For an Australian band singing to an international audience, the theme of distance carried an additional layer of resonance. Australia's geographic isolation from the rest of the English-speaking world has always given Australian culture a particular relationship with absence and longing; the experience of being far from somewhere or someone, of conducting relationships across vast distances, is embedded in the national experience in ways that inflect even songs whose surface content is entirely personal rather than geographic. Eric Weideman's writing here captures something recognizable to any listener who has been separated from someone they love, while carrying an undertone specific to the Australian experience of distance.

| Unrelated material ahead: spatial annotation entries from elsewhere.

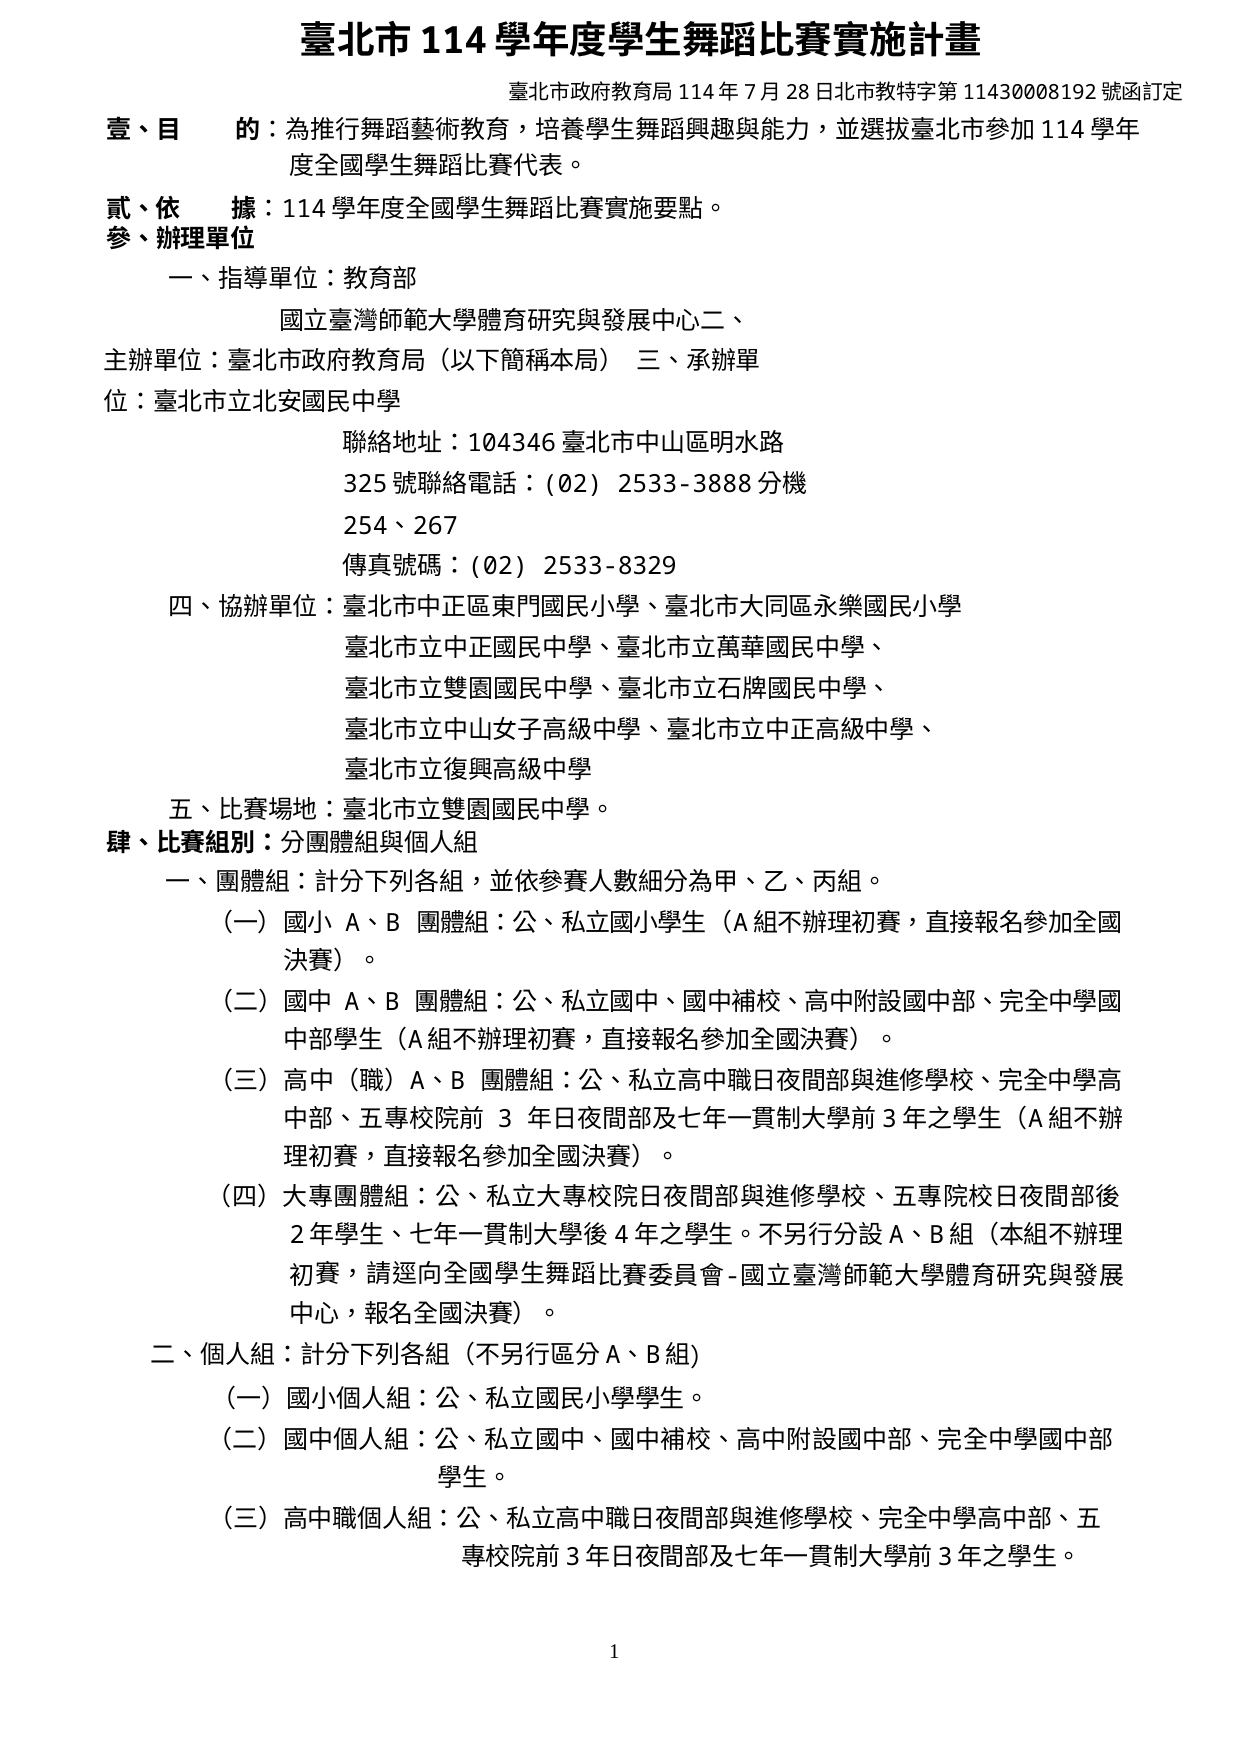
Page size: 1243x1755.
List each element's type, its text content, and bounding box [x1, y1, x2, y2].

text 四、協辦單位：臺北市中正區東門國民小學、臺北市大同區永樂國民小學臺北市立中正國民中學、臺北市立萬華國民中學、 [169, 587, 970, 664]
text （二）國中個人組：公、私立國中、國中補校、高中附設國中部、完全中學國中部學生。 [207, 1420, 1124, 1494]
text 五、比賽場地：臺北市立雙園國民中學。肆、比賽組別：分團體組與個人組 [106, 792, 620, 858]
text 國立臺灣師範大學體育研究與發展中心二、主辦單位：臺北市政府教育局（以下簡稱本局） 三、承辦單位：臺北市立北安國民中學 [103, 300, 767, 417]
text 一、指導單位：教育部 [169, 259, 1184, 295]
text （四）大專團體組：公、私立大專校院日夜間部與進修學校、五專院校日夜間部後 2年學生、七年一貫制大學後4年之學生。不另行分設A、B組（本組不辦理初賽，請逕向全國學生舞蹈比賽委員會-國立臺灣師範大學體育研究與發展中心，報名全國決賽）。 [206, 1177, 1124, 1330]
text 一、團體組：計分下列各組，並依參賽人數細分為甲、乙、丙組。 [165, 861, 1184, 898]
text （二）國中 A、B 團體組：公、私立國中、國中補校、高中附設國中部、完全中學國中部學生（A組不辦理初賽，直接報名參加全國決賽）。 [208, 982, 1124, 1056]
text 壹、目 的：為推行舞蹈藝術教育，培養學生舞蹈興趣與能力，並選拔臺北市參加114學年 [106, 105, 1184, 147]
text （一）國小個人組：公、私立國民小學學生。 [103, 1378, 709, 1415]
text 臺北市政府教育局114年7月28日北市教特字第11430008192號函訂定 [508, 80, 1184, 105]
text 臺北市立雙園國民中學、臺北市立石牌國民中學、 [344, 668, 1184, 704]
subtitle 臺北市114學年度學生舞蹈比賽實施計畫 [103, 0, 1178, 67]
text 貳、依 據：114學年度全國學生舞蹈比賽實施要點。參、辦理單位 [106, 193, 720, 255]
text 聯絡地址：104346臺北市中山區明水路325號聯絡電話：(02) 2533-3888分機254、267 [343, 422, 831, 542]
text 度全國學生舞蹈比賽代表。 [289, 147, 1184, 182]
text （三）高中職個人組：公、私立高中職日夜間部與進修學校、完全中學高中部、五專校院前3年日夜間部及七年一貫制大學前3年之學生。 [208, 1498, 1123, 1573]
text （一）國小 A、B 團體組：公、私立國小學生（A組不辦理初賽，直接報名參加全國決賽）。 [208, 903, 1124, 977]
text （三）高中（職）A、B 團體組：公、私立高中職日夜間部與進修學校、完全中學高中部、五專校院前 3 年日夜間部及七年一貫制大學前3年之學生（A組不辦理初賽，直接報名參加全國決賽）。 [208, 1060, 1124, 1172]
text 臺北市立中山女子高級中學、臺北市立中正高級中學、臺北市立復興高級中學 [344, 709, 945, 786]
text 傳真號碼：(02) 2533-8329 [343, 547, 1184, 582]
text 二、個人組：計分下列各組（不另行區分A、B組） [103, 1334, 716, 1373]
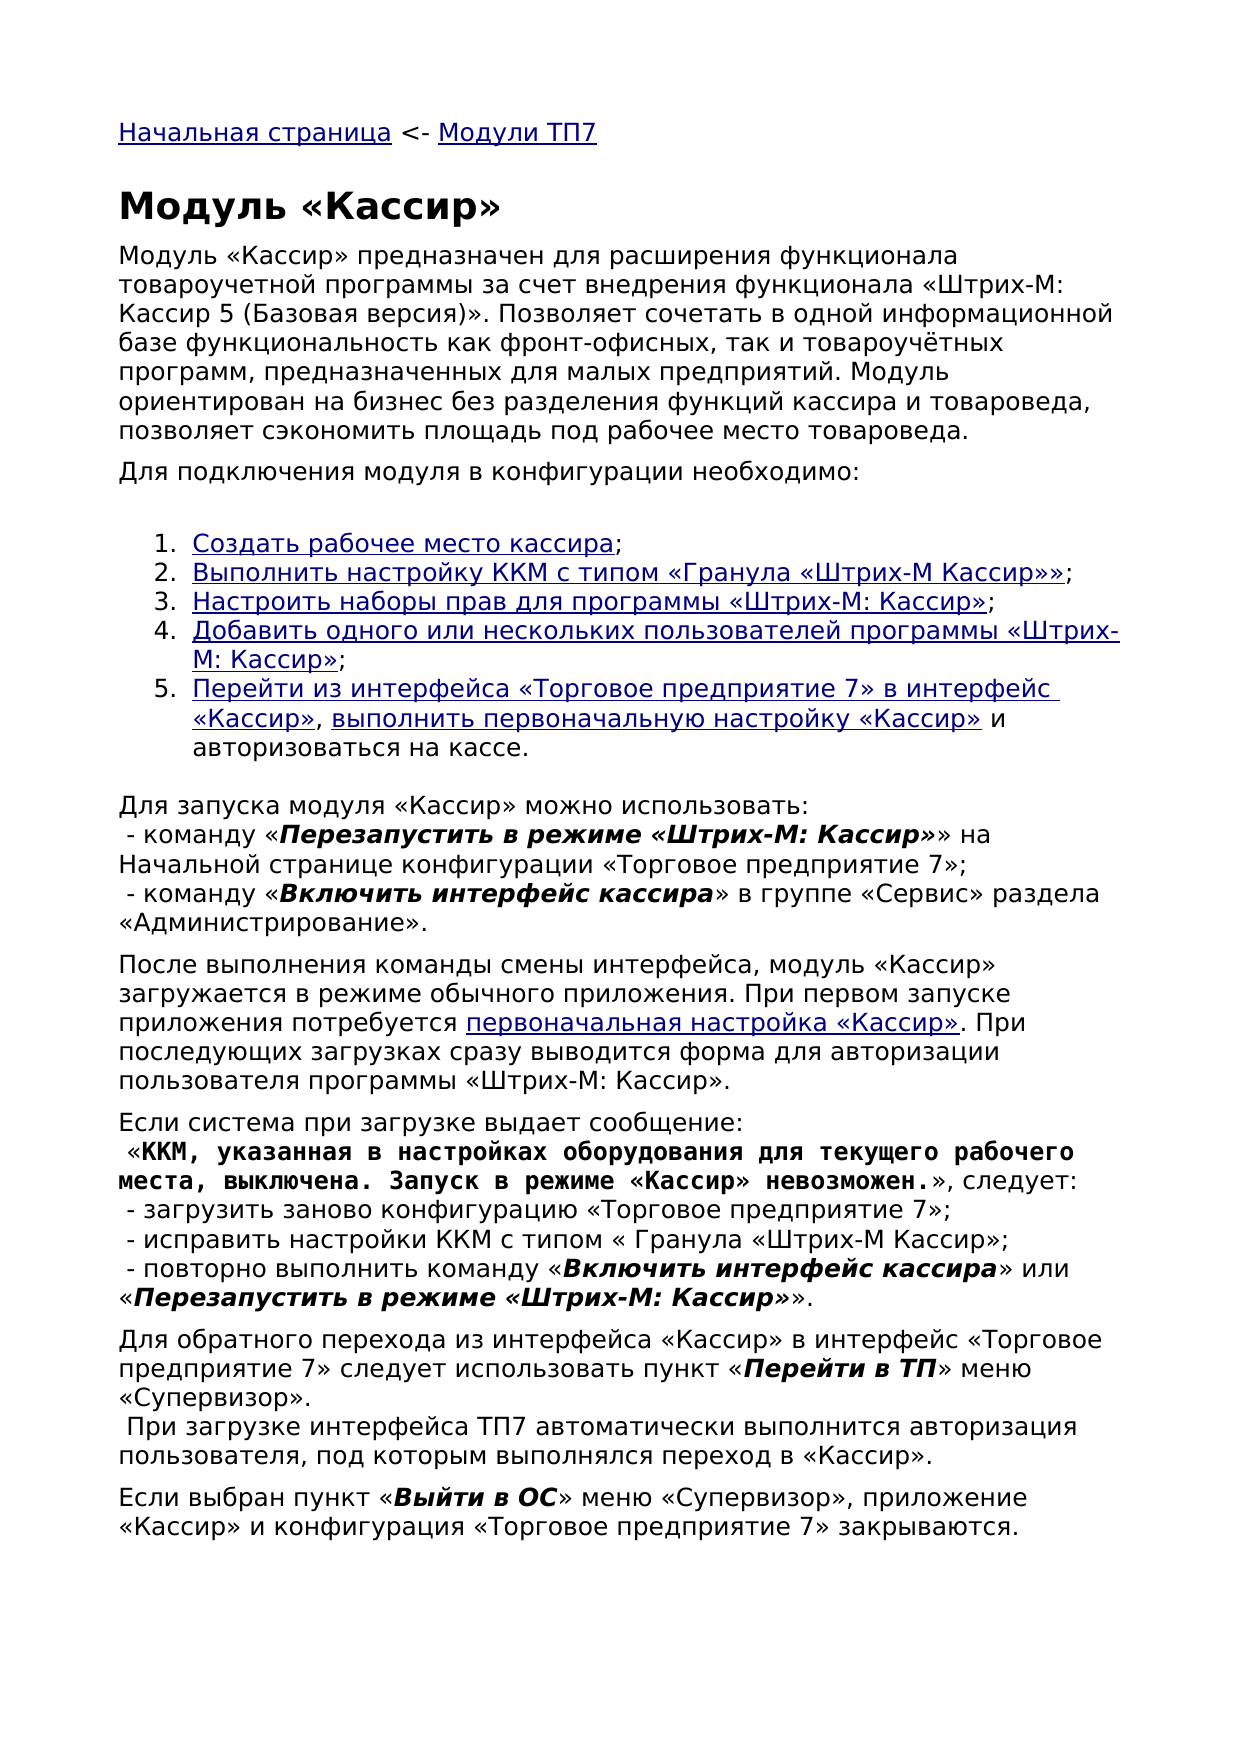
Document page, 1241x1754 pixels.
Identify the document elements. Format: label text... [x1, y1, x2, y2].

text Если система при загрузке выдает сообщение: «ККМ, указанная в настройках оборудования для текущего рабочего места, выключена. Запуск в режиме «Кассир» невозможен.», следует: - загрузить заново конфигурацию «Торговое предприятие 7»; - исправить настройки ККМ с типом « Гранула «Штрих-М Кассир»; - повторно выполнить команду «Включить интерфейс кассира» или «Перезапустить в режиме «Штрих-М: Кассир»». [118, 1108, 1122, 1312]
list Добавить одного или нескольких пользователей программы «Штрих-М: Кассир»; [177, 616, 1122, 674]
list Выполнить настройку ККМ с типом «Гранула «Штрих-М Кассир»»; [177, 558, 1122, 587]
list Создать рабочее место кассира; [177, 529, 1122, 558]
text Для запуска модуля «Кассир» можно использовать: - команду «Перезапустить в режиме «Штрих-М: Кассир»» на Начальной странице конфигурации «Торговое предприятие 7»; - команду «Включить интерфейс кассира» в группе «Сервис» раздела «Администрирование». [118, 792, 1122, 937]
text Начальная страница <- Модули ТП7 [118, 118, 1122, 147]
text Для подключения модуля в конфигурации необходимо: [118, 458, 1122, 487]
text Модуль «Кассир» предназначен для расширения функционала товароучетной программы за счет внедрения функционала «Штрих-М: Кассир 5 (Базовая версия)». Позволяет сочетать в одной информационной базе функциональность как фронт-офисных, так и товароучётных программ, предназначенных для малых предприятий. Модуль ориентирован на бизнес без разделения функций кассира и товароведа, позволяет сэкономить площадь под рабочее место товароведа. [118, 241, 1122, 445]
list Настроить наборы прав для программы «Штрих-М: Кассир»; [177, 587, 1122, 616]
subtitle Модуль «Кассир» [118, 185, 1122, 228]
list Перейти из интерфейса «Торговое предприятие 7» в интерфейс «Кассир», выполнить первоначальную настройку «Кассир» и авторизоваться на кассе. [177, 674, 1122, 762]
text Если выбран пункт «Выйти в ОС» меню «Супервизор», приложение «Кассир» и конфигурация «Торговое предприятие 7» закрываются. [118, 1483, 1122, 1542]
text После выполнения команды смены интерфейса, модуль «Кассир» загружается в режиме обычного приложения. При первом запуске приложения потребуется первоначальная настройка «Кассир». При последующих загрузках сразу выводится форма для авторизации пользователя программы «Штрих-М: Кассир». [118, 950, 1122, 1096]
text Для обратного перехода из интерфейса «Кассир» в интерфейс «Торговое предприятие 7» следует использовать пункт «Перейти в ТП» меню «Супервизор». При загрузке интерфейса ТП7 автоматически выполнится авторизация пользователя, под которым выполнялся переход в «Кассир». [118, 1325, 1122, 1471]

The song's melodic simplicity is part of its emotional strategy. The chorus resolves with a finality that the lyric's emotional situation denies, creating a small but effective tension between musical satisfaction and emotional incompletion. The tune feels finished and whole; the feeling it describes is neither. This gap between form and content is characteristic of the best melodic rock, which uses the pleasure of the hook as a way of making bearable the pain of what the words are actually saying.
Weideman's vocal delivery navigates this tension with the ease of a singer who understands that emotional directness is its own form of sophistication. He does not oversell the sentiment or reach for dramatic effect; he simply states the feeling with the clarity of someone who has lived it and found no better way to describe it than to name the specific moments when it strikes most forcefully. The result is a record that has maintained its emotional resonance for the listeners who encountered it, long after its brief commercial moment passed.